Attorney for THR and L.A. Times Jean-Paul Jassy says whether someone started litigation shouldn’t affect if court documents are public and he’s pleased the court unsealed 15 documents. 

“In a situation like this where you’ve got someone who has a lot of power and a lot of influence and up until six weeks ago was the chair of two large publicly traded companies, and even now has a majority interest, it matters to a lot of people what happens in these proceedings,” Jassy says. 

Cowan intends for the trial to be open to the public. It remains to be seen if Redstone's medical documents will continue to be sealed then. "Merely because a document filed in connection with the motions at issue here was sealed does not also mean it will be sealed if it is offered at trial," Cowan writes. 

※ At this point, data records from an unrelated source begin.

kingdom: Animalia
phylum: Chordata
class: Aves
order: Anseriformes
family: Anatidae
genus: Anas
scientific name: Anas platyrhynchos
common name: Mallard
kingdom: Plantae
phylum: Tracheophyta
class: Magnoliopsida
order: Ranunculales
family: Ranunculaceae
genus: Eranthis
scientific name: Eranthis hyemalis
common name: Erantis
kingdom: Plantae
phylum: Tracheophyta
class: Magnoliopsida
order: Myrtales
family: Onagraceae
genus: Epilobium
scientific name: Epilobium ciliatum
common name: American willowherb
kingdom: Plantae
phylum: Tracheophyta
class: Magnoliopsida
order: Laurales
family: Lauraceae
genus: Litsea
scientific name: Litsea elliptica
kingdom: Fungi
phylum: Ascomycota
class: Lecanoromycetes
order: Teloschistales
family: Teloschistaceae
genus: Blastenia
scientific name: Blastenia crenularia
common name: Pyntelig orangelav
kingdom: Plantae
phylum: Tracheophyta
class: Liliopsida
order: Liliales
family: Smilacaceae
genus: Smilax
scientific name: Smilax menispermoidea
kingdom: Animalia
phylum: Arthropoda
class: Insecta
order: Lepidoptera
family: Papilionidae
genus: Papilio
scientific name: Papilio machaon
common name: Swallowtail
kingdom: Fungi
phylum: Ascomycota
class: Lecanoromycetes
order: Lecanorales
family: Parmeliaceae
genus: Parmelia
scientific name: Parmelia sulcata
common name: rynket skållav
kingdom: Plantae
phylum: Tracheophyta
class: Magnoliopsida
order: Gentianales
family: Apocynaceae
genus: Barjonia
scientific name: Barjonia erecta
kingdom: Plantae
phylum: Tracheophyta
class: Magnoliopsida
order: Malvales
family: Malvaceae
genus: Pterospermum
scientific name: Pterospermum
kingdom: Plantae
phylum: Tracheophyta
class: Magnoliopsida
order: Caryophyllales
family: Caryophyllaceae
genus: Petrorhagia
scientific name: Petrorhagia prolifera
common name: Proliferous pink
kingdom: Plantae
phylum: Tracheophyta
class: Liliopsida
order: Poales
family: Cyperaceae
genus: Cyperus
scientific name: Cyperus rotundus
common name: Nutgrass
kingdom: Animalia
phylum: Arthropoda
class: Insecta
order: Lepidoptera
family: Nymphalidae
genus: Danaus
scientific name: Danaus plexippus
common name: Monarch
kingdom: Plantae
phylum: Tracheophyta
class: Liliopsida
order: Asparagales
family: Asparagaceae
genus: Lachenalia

“We’re encouraged and heartened that the public is going to have an opportunity to see and understand the functioning of its courts in this process,” Jassy says. 

Herzer's attorney Pierce O'Donnell said after the hearing that he's looking forward to the trial. "I think Mr. Redstone's interests will be vindicated," he says. "The truth is going to come out on May 6."

Redstone's attorney Gabrielle Vidal issued a statement following the hearing: "We applaud the Court's order granting Mr. Redstone's motions to seal and its continued regard for his privacy and dignity in this proceeding. By opposing the sealing of Mr. Redstone's private records, Ms. Herzer once again proved her utter disregard for Mr. Redstone's wishes and best interests."

Depositions have been scheduled for Viacom CEO Philippe Dauman and Shari Redstone, Sumner's daughter. Dauman and Shari will be deposed April 5 and 6, respectively, according to O'Donnell. Herzer's attorneys also plan to depose Redstone's longtime attorney David Andelman, along with Redstone's household staff, driver and other doctors.

This story has been updated to include responses from attorneys involved in the case.